→ **REQUIREMENT**
Your answer should be the lines below from the one holding "(legacy_teardrops no)" through the one holding "(pad_to_mask_clearance 0)", copied exactly and with nothing else.

→ **Text-based design files**
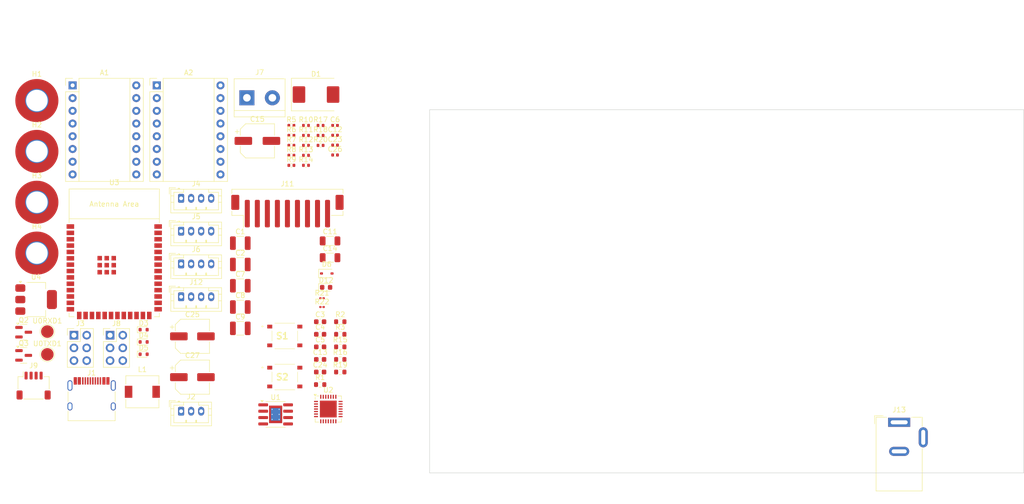
<source format=kicad_pcb>
(kicad_pcb
	(version 20240108)
	(generator "pcbnew")
	(generator_version "8.0")
	(general
		(thickness 1.62684)
		(legacy_teardrops no)
	)
	(paper "A4")
	(layers
		(0 "F.Cu" signal)
		(1 "In1.Cu" signal "GND")
		(2 "In2.Cu" signal "POWER")
		(31 "B.Cu" signal)
		(32 "B.Adhes" user "B.Adhesive")
		(33 "F.Adhes" user "F.Adhesive")
		(34 "B.Paste" user)
		(35 "F.Paste" user)
		(36 "B.SilkS" user "B.Silkscreen")
		(37 "F.SilkS" user "F.Silkscreen")
		(38 "B.Mask" user)
		(39 "F.Mask" user)
		(40 "Dwgs.User" user "User.Drawings")
		(41 "Cmts.User" user "User.Comments")
		(42 "Eco1.User" user "User.Eco1")
		(43 "Eco2.User" user "User.Eco2")
		(44 "Edge.Cuts" user)
		(45 "Margin" user)
		(46 "B.CrtYd" user "B.Courtyard")
		(47 "F.CrtYd" user "F.Courtyard")
		(48 "B.Fab" user)
		(49 "F.Fab" user)
		(50 "User.1" user)
		(51 "User.2" user)
		(52 "User.3" user)
		(53 "User.4" user)
		(54 "User.5" user)
		(55 "User.6" user)
		(56 "User.7" user)
		(57 "User.8" user)
		(58 "User.9" user)
	)
	(setup
		(stackup
			(layer "F.SilkS"
				(type "Top Silk Screen")
			)
			(layer "F.Paste"
				(type "Top Solder Paste")
			)
			(layer "F.Mask"
				(type "Top Solder Mask")
				(thickness 0.02032)
			)
			(layer "F.Cu"
				(type "copper")
				(thickness 0.035)
			)
			(layer "dielectric 1"
				(type "prepreg")
				(thickness 0.2104)
				(material "FR4")
				(epsilon_r 4.6)
				(loss_tangent 0.02)
			)
			(layer "In1.Cu"
				(type "copper")
				(thickness 0.0152)
			)
			(layer "dielectric 2"
				(type "core")
				(thickness 1.065)
				(material "FR4")
				(epsilon_r 4.6)
				(loss_tangent 0.02)
			)
			(layer "In2.Cu"
				(type "copper")
				(thickness 0.0152)
			)
			(layer "dielectric 3"
				(type "prepreg")
				(thickness 0.2104)
				(material "FR4")
				(epsilon_r 4.6)
				(loss_tangent 0.02)
			)
			(layer "B.Cu"
				(type "copper")
				(thickness 0.035)
			)
			(layer "B.Mask"
				(type "Bottom Solder Mask")
				(thickness 0.02032)
			)
			(layer "B.Paste"
				(type "Bottom Solder Paste")
			)
			(layer "B.SilkS"
				(type "Bottom Silk Screen")
			)
			(copper_finish "None")
			(dielectric_constraints yes)
		)
		(pad_to_mask_clearance 0)
		(allow_soldermask_bridges_in_footprints no)
		(pcbplotparams
			(layerselection 0x00010fc_ffffffff)
			(plot_on_all_layers_selection 0x0000000_00000000)
			(disableapertmacros no)
			(usegerberextensions no)
			(usegerberattributes yes)
			(usegerberadvancedattributes yes)
			(creategerberjobfile yes)
			(dashed_line_dash_ratio 12.000000)
			(dashed_line_gap_ratio 3.000000)
			(svgprecision 4)
			(plotframeref no)
			(viasonmask no)
			(mode 1)
			(useauxorigin no)
			(hpglpennumber 1)
			(hpglpenspeed 20)
			(hpglpendiameter 15.000000)
			(pdf_front_fp_property_popups yes)
			(pdf_back_fp_property_popups yes)
			(dxfpolygonmode yes)
			(dxfimperialunits yes)
			(dxfusepcbnewfont yes)
			(psnegative no)
			(psa4output no)
			(plotreference yes)
			(plotvalue yes)
			(plotfptext yes)
			(plotinvisibletext no)
			(sketchpadsonfab no)
			(subtractmaskfromsilk no)
			(outputformat 1)
			(mirror no)
			(drillshape 1)
			(scaleselection 1)
			(outputdirectory "")
		)
	)
	(net 0 "")
	(net 1 "VIN")
	(net 2 "GND")
	(net 3 "/COMP")
	(net 4 "Net-(C4-Pad1)")
	(net 5 "/SS")
	(net 6 "/BOOT")
	(net 7 "/PH")
	(net 8 "+5V")
	(net 9 "Net-(U2-VBUS)")
	(net 10 "+3.3V")
	(net 11 "/USB_DN")
	(net 12 "/USB_DP")
	(net 13 "VBUS")
	(net 14 "Net-(A1-A2)")
	(net 15 "Net-(A1-A1)")
	(net 16 "Net-(A1-B1)")
	(net 17 "Net-(A1-B2)")
	(net 18 "STEP_ENABLE_X")
	(net 19 "Net-(A1-M0)")
	(net 20 "Net-(Q2-B)")
	(net 21 "/RTS")
	(net 22 "Net-(Q2-C)")
	(net 23 "Net-(Q3-B)")
	(net 24 "/DTR")
	(net 25 "Net-(Q3-C)")
	(net 26 "/SENSE")
	(net 27 "Net-(U2-TXD)")
	(net 28 "Net-(U2-RXD)")
	(net 29 "Net-(U2-~{RST})")
	(net 30 "/CHIP_PU")
	(net 31 "/GPIO0")
	(net 32 "Net-(A1-M1)")
	(net 33 "Net-(A1-M2)")
	(net 34 "Net-(A1-~{RST})")
	(net 35 "unconnected-(U1-EN-Pad3)")
	(net 36 "unconnected-(U2-~{DCD}-Pad1)")
	(net 37 "unconnected-(U2-~{RI}{slash}CLK-Pad2)")
	(net 38 "unconnected-(U2-NC-Pad10)")
	(net 39 "unconnected-(U2-~{SUSPEND}-Pad11)")
	(net 40 "unconnected-(U2-SUSPEND-Pad12)")
	(net 41 "unconnected-(U2-CHREN-Pad13)")
	(net 42 "unconnected-(U2-CHR1-Pad14)")
	(net 43 "unconnected-(U2-CHR0-Pad15)")
	(net 44 "unconnected-(U2-~{WAKEUP}{slash}GPIO.3-Pad16)")
	(net 45 "unconnected-(U2-RS485{slash}GPIO.2-Pad17)")
	(net 46 "unconnected-(U2-~{RXT}{slash}GPIO.1-Pad18)")
	(net 47 "unconnected-(U2-~{TXT}{slash}GPIO.0-Pad19)")
	(net 48 "unconnected-(U2-GPIO.6-Pad20)")
	(net 49 "unconnected-(U2-GPIO.5-Pad21)")
	(net 50 "unconnected-(U2-GPIO.4-Pad22)")
	(net 51 "unconnected-(U2-~{CTS}-Pad23)")
	(net 52 "unconnected-(U2-~{DSR}-Pad27)")
	(net 53 "X_STEP")
	(net 54 "X_DIR")
	(net 55 "Net-(A2-A2)")
	(net 56 "Net-(A2-A1)")
	(net 57 "Net-(A2-B1)")
	(net 58 "Net-(A2-B2)")
	(net 59 "STEP_ENABLE_Y")
	(net 60 "Net-(A2-M0)")
	(net 61 "Net-(A2-M1)")
	(net 62 "Net-(A2-M2)")
	(net 63 "Net-(A2-~{RST})")
	(net 64 "Y_STEP")
	(net 65 "Y_DIR")
	(net 66 "/GPIO19_20D-")
	(net 67 "/GPIO19_20D+")
	(net 68 "Net-(D12-A)")
	(net 69 "/ESP32_3V3")
	(net 70 "unconnected-(S1-COM_1-PadA1)")
	(net 71 "unconnected-(S1-NO_1-PadC1)")
	(net 72 "unconnected-(S2-COM_1-PadA1)")
	(net 73 "unconnected-(S2-NO_1-PadC1)")
	(net 74 "SDA")
	(net 75 "SCL")
	(net 76 "/SW5")
	(net 77 "/SW4")
	(net 78 "/SW3")
	(net 79 "/SW2")
	(net 80 "/SW1")
	(net 81 "/ENCB")
	(net 82 "/ENCA")
	(net 83 "/GPIO4")
	(net 84 "Net-(J1-CC1)")
	(net 85 "unconnected-(J1-SBU1-PadA8)")
	(net 86 "Net-(J1-CC2)")
	(net 87 "unconnected-(J1-SBU2-PadB8)")
	(net 88 "/U0RXD")
	(net 89 "/U0TXD")
	(net 90 "+24V")
	(net 91 "/KILL")
	(net 92 "unconnected-(U3-GPIO9{slash}TOUCH9{slash}ADC1_CH8{slash}FSPIHD{slash}SUBSPIHD-Pad17)")
	(net 93 "unconnected-(U3-GPIO10{slash}TOUCH10{slash}ADC1_CH9{slash}FSPICS0{slash}FSPIIO4{slash}SUBSPICS0-Pad18)")
	(net 94 "unconnected-(U3-GPIO11{slash}TOUCH11{slash}ADC2_CH0{slash}FSPID{slash}FSPIIO5{slash}SUBSPID-Pad19)")
	(net 95 "/GPIO5")
	(net 96 "/GPIO6")
	(net 97 "unconnected-(U3-GPIO3{slash}TOUCH3{slash}ADC1_CH2-Pad15)")
	(net 98 "unconnected-(U3-GPIO46-Pad16)")
	(net 99 "unconnected-(U3-GPIO21-Pad23)")
	(net 100 "unconnected-(U3-GPIO47{slash}SPICLK_P{slash}SUBSPICLK_P_DIFF-Pad24)")
	(net 101 "unconnected-(U3-GPIO48{slash}SPICLK_N{slash}SUBSPICLK_N_DIFF-Pad25)")
	(net 102 "unconnected-(U3-GPIO45-Pad26)")
	(net 103 "unconnected-(U3-SPIIO6{slash}GPIO35{slash}FSPID{slash}SUBSPID-Pad28)")
	(net 104 "unconnected-(U3-GPIO2{slash}TOUCH2{slash}ADC1_CH1-Pad38)")
	(net 105 "unconnected-(U3-GPIO1{slash}TOUCH1{slash}ADC1_CH0-Pad39)")
	(footprint "Capacitor_SMD:CP_Elec_6.3x7.7" (layer "F.Cu") (at 51.45 108.14))
	(footprint "Resistor_SMD:R_0402_1005Metric" (layer "F.Cu") (at 77.01 61.87))
	(footprint "TestPoint:TestPoint_Pad_D2.5mm" (layer "F.Cu") (at 22.52 99.04))
	(footprint "Resistor_SMD:R_0402_1005Metric" (layer "F.Cu") (at 74.1 59.88))
	(footprint "Resistor_SMD:R_0201_0603Metric" (layer "F.Cu") (at 77.3 94.13))
	(footprint "Push Button:TS1187ABAB" (layer "F.Cu") (at 69.875 99.915))
	(footprint "Resistor_SMD:R_0603_1608Metric" (layer "F.Cu") (at 80.94 107.11))
	(footprint "Resistor_SMD:R_0402_1005Metric" (layer "F.Cu") (at 74.1 61.87))
	(footprint "Capacitor_SMD:C_0402_1005Metric" (layer "F.Cu") (at 79.9 61.82))
	(footprint "Connector_JST:JST_PH_B4B-PH-K_1x04_P2.00mm_Vertical" (layer "F.Cu") (at 49.2 78.99))
	(footprint "TestPoint:TestPoint_Pad_D2.5mm" (layer "F.Cu") (at 22.52 103.59))
	(footprint "Capacitor_SMD:C_1206_3216Metric" (layer "F.Cu") (at 78.9 84.29))
	(footprint "Resistor_SMD:R_0201_0603Metric" (layer "F.Cu") (at 77.3 92.38))
	(footprint "Diode_SMD:D_SOD-523" (layer "F.Cu") (at 41.725 98.66))
	(footprint "Capacitor_SMD:C_1210_3225Metric" (layer "F.Cu") (at 61 85.64))
	(footprint "Package_DFN_QFN:QFN-28-1EP_5x5mm_P0.5mm_EP3.35x3.35mm" (layer "F.Cu") (at 78.55 114.5))
	(footprint "Capacitor_SMD:C_0402_1005Metric" (layer "F.Cu") (at 79.9 63.79))
	(footprint "Capacitor_SMD:CP_Elec_6.3x5.9" (layer "F.Cu") (at 64.41 60.97))
	(footprint "Capacitor_SMD:C_0402_1005Metric" (layer "F.Cu") (at 79.9 59.85))
	(footprint "Resistor_SMD:R_0603_1608Metric" (layer "F.Cu") (at 80.94 104.6))
	(footprint "Package_TO_SOT_SMD:SOT-23" (layer "F.Cu") (at 17.8 99.165))
	(footprint "Connector_JST:JST_PH_B4B-PH-K_1x04_P2.00mm_Vertical" (layer "F.Cu") (at 49.2 72.44))
	(footprint "Resistor_SMD:R_0603_1608Metric" (layer "F.Cu") (at 80.94 97.07))
	(footprint "Diode_SMD:D_SOD-523" (layer "F.Cu") (at 41.725 101.11))
	(footprint "Connector_USB:USB_C_Receptacle_HRO_TYPE-C-31-M-12" (layer "F.Cu") (at 31.35 112.93))
	(footprint "Resistor_SMD:R_0402_1005Metric" (layer "F.Cu") (at 77.01 57.89))
	(footprint "Push Button:TS1187ABAB" (layer "F.Cu") (at 69.875 108.115))
	(footprint "Connector_JST:JST_PH_B4B-PH-K_1x04_P2.00mm_Vertical" (layer "F.Cu") (at 49.2 85.54))
	(footprint "Connector_JST:JST_SH_SM04B-SRSS-TB_1x04-1MP_P1.00mm_Horizontal" (layer "F.Cu") (at 19.78 109.82))
	(footprint "Capacitor_SMD:C_1210_3225Metric" (layer "F.Cu") (at 61 98.39))
	(footprint "Resistor_SMD:R_0402_1005Metric" (layer "F.Cu") (at 71.19 57.89))
	(footprint "Resistor_SMD:R_0402_1005Metric" (layer "F.Cu") (at 77.01 59.88))
	(footprint "MountingHole:MountingHole_4.3mm_M4_Pad_TopOnly"
		(layer "F.Cu")
		(uuid "78d4c18e-fe52-4c1a-9a97-9e034af0cbb2")
		(at 20.43 73.22)
		(descr "Mounting Hole 4.3mm, M4")
		(tags "mounting hole 4.3mm m4")
		(property "Reference" "H3"
			(at 0 -5.3 0)
			(layer "F.SilkS")
			(uuid "60df7052-b2ac-49b3-b81f-194607e04492")
			(effects
				(font
					(size 1 1)
					(thickness 0.15)
				)
			)
		)
		(property "Value" "MountingHole"
			(at 0 5.3 0)
			(layer "F.Fab")
			(uuid "8f0aa25d-4278-45e4-83e1-4a07e12b27b2")
			(effects
				(font
					(size 1 1)
					(thickness 0.15)
				)
			)
		)
		(property "Footprint" "MountingHole:MountingHole_4.3mm_M4_Pad_TopOnly"
			(at 0 0 0)
			(unlocked yes)
			(layer "F.Fab")
			(hide yes)
			(uuid "b53d2208-0186-4b50-a551-fbdf77b770c9")
			(effects
				(font
					(size 1.27 1.27)
				)
			)
		)
		(property "Datasheet" ""
			(at 0 0 0)
			(unlocked yes)
			(layer "F.Fab")
			(hide yes)
			(uuid "86e98df1-d73b-455c-a542-307ae78903f8")
			(effects
				(font
					(size 1.27 1.27)
				)
			)
		)
		(property "Description" ""
			(at 0 0 0)
			(unlocked yes)
			(layer "F.Fab")
			(hide yes)
			(uuid "10bde0e3-e993-424e-bbd0-9b56adc216d4")
			(effects
				(font
					(size 1.27 1.27)
				)
			)
		)
		(property "LCSC Part #" "x"
			(at 0 0 0)
			(unlocked yes)
			(layer "F.Fab")
			(hide yes)
			(uuid "90c5206c-3d49-42ec-bbd0-81ead395d457")
			(effects
				(font
					(size 1 1)
					(thickness 0.15)
				)
			)
		)
		(property ki_fp_filters "MountingHole*")
		(path "/2d5341c0-981d-4d7b-beb6-74a7f25fcab2")
		(sheetname "Root")
		(sheetfile "Dispenser-Rev1.0.1.kicad_sch")
		(attr exclude_from_pos_files exclude_from_bom)
		(fp_circle
			(center 0 0)
			(end 4.3 0)
			(stroke
				(width 0.15)
				(type solid)
			)
			(fill none)
			(layer "Cmts.User")
			(uuid "8ce57921-0adc-4df4-9b3f-04e604fad8c9")
		)
		(fp_circle
			(center 0 0)
			(end 4.55 0)
			(stroke
				(width 0.05)
				(type solid)
			)
			(fill none)
			(layer "F.CrtYd")
			(uuid "76923901-573d-45b8-b419-28f77ebfd544")
		)
		(fp_text user "${REFERENCE}"
			(at 0 0 0)
			(layer "F.Fab")
			(uuid "c148254c-f50c-406e-980a-716fa881070d")
			(effects
				(font
					(size 1 1)
					(thickness 0.15)
				)
			)
		)
		(pad "1" thru_hole circle
			(at 0 0)
			(size 4.7 4.7)
			(drill 4.3)
			(layers "*.Cu" "*.Mask")
			(remove_unused_layers no)
			(uuid "20ccce12-8b41-47c4-8a46-7dbfd99e1196")
		)
		(pad "1" connect circle
			(at 0 0)
			(size 8.6 8.6)
			(layers "F.Cu" "F.Mask")
			(uuid "
... [248846 chars truncated]
</source>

→ **TASK OUTPUT**
		(legacy_teardrops no)
	)
	(paper "A4")
	(layers
		(0 "F.Cu" signal)
		(1 "In1.Cu" signal "GND")
		(2 "In2.Cu" signal "POWER")
		(31 "B.Cu" signal)
		(32 "B.Adhes" user "B.Adhesive")
		(33 "F.Adhes" user "F.Adhesive")
		(34 "B.Paste" user)
		(35 "F.Paste" user)
		(36 "B.SilkS" user "B.Silkscreen")
		(37 "F.SilkS" user "F.Silkscreen")
		(38 "B.Mask" user)
		(39 "F.Mask" user)
		(40 "Dwgs.User" user "User.Drawings")
		(41 "Cmts.User" user "User.Comments")
		(42 "Eco1.User" user "User.Eco1")
		(43 "Eco2.User" user "User.Eco2")
		(44 "Edge.Cuts" user)
		(45 "Margin" user)
		(46 "B.CrtYd" user "B.Courtyard")
		(47 "F.CrtYd" user "F.Courtyard")
		(48 "B.Fab" user)
		(49 "F.Fab" user)
		(50 "User.1" user)
		(51 "User.2" user)
		(52 "User.3" user)
		(53 "User.4" user)
		(54 "User.5" user)
		(55 "User.6" user)
		(56 "User.7" user)
		(57 "User.8" user)
		(58 "User.9" user)
	)
	(setup
		(stackup
			(layer "F.SilkS"
				(type "Top Silk Screen")
			)
			(layer "F.Paste"
				(type "Top Solder Paste")
			)
			(layer "F.Mask"
				(type "Top Solder Mask")
				(thickness 0.02032)
			)
			(layer "F.Cu"
				(type "copper")
				(thickness 0.035)
			)
			(layer "dielectric 1"
				(type "prepreg")
				(thickness 0.2104)
				(material "FR4")
				(epsilon_r 4.6)
				(loss_tangent 0.02)
			)
			(layer "In1.Cu"
				(type "copper")
				(thickness 0.0152)
			)
			(layer "dielectric 2"
				(type "core")
				(thickness 1.065)
				(material "FR4")
				(epsilon_r 4.6)
				(loss_tangent 0.02)
			)
			(layer "In2.Cu"
				(type "copper")
				(thickness 0.0152)
			)
			(layer "dielectric 3"
				(type "prepreg")
				(thickness 0.2104)
				(material "FR4")
				(epsilon_r 4.6)
				(loss_tangent 0.02)
			)
			(layer "B.Cu"
				(type "copper")
				(thickness 0.035)
			)
			(layer "B.Mask"
				(type "Bottom Solder Mask")
				(thickness 0.02032)
			)
			(layer "B.Paste"
				(type "Bottom Solder Paste")
			)
			(layer "B.SilkS"
				(type "Bottom Silk Screen")
			)
			(copper_finish "None")
			(dielectric_constraints yes)
		)
		(pad_to_mask_clearance 0)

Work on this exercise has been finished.